My Last Mitchell Report Posting
Throughout the last year or so, many of us have touched on-at least with some regularity-the Steroid Investigation in MLB. I have never hidden my feelings that the report is pretty bogus, and there are serious flaws in the system.
Among them, a person with a financial interest in a team heading the investigation. None the less, MLB did need to do something and you have to credit them for trying-regardless of how flawed the report is.
That of course is the $64K question...how flawed is the report? I am confident the information in the report, as it has been laid out, is accurate.

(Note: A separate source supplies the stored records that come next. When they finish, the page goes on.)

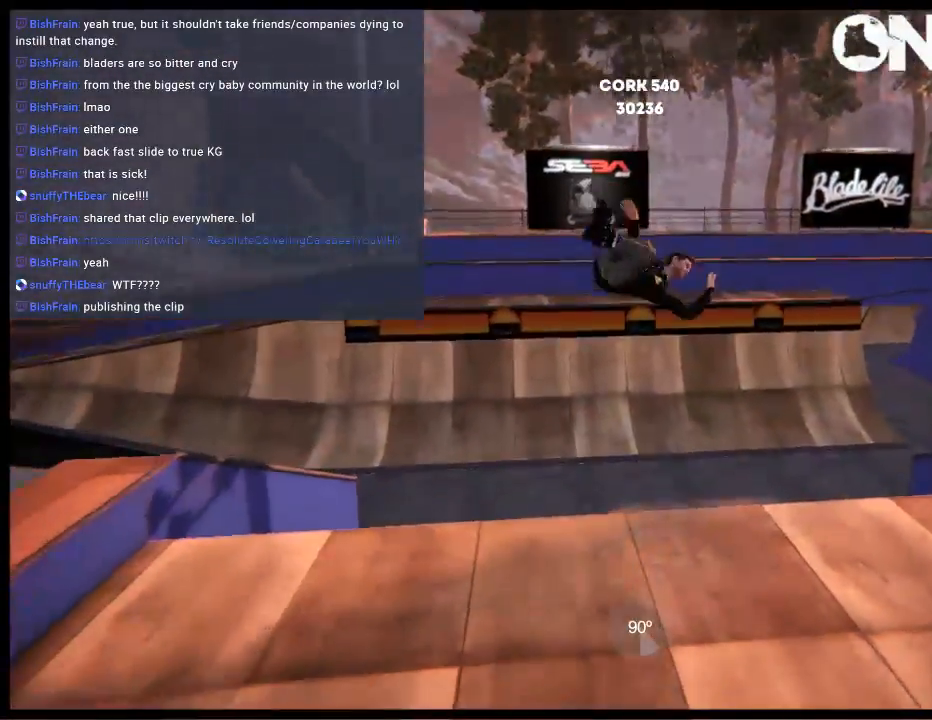
Gameplay with a controller (Xbox layout); each line is a JSON object with the inputs held at the frame after it. "events" lists button and stick changes between this image and that frame as [ms after this image, input, new state], when the widget could be followed in between. Not read: L3 R3.
{"buttons": [], "left_stick": "right", "right_stick": "center", "events": [[400, "left_stick", "right"], [433, "right_stick", "center"]]}
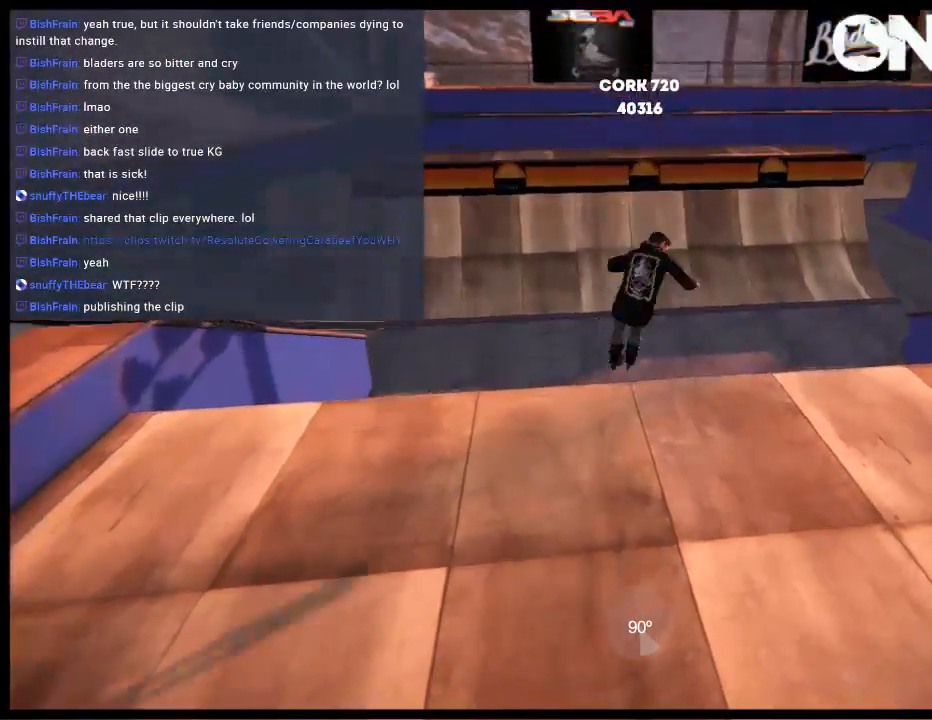
{"buttons": ["R1"], "left_stick": "right", "right_stick": "center", "events": [[483, "R1", "down"]]}
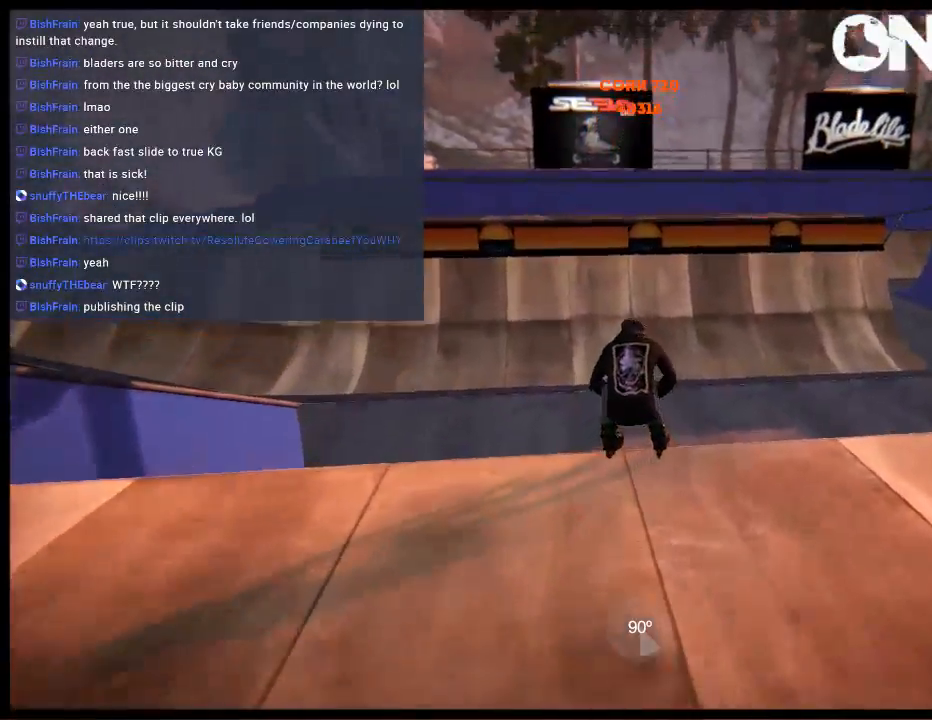
{"buttons": [], "left_stick": "right", "right_stick": "center", "events": [[83, "R1", "up"]]}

There was such a desire by the players union (with a little change being a good thing from time to time, maybe now would be a good time for them to consider moving Don Fehr elsewhere) to not allow players to talk to the investigators, and with MLB continuing to do everything except own up to their portion of the responsibility, there is no way of ever knowing how tainted the Mitchell report is.
I am not usually the guy who advocates for government investigations, but I think the US Congress should bring in anyone who appeared in a Major League game between 1990 and 2007 and see what shakes out. Then maybe everyone involved on a league and union level will be forced to actually make changes that impact the game.
I concur, The Mitchell Report was a sham. MLB having proven incapable of investigating themselves in any meaningful way, Congress needs to intervene. The one thing Mitchell got right: this issue affects our youth. That is justification for government interest.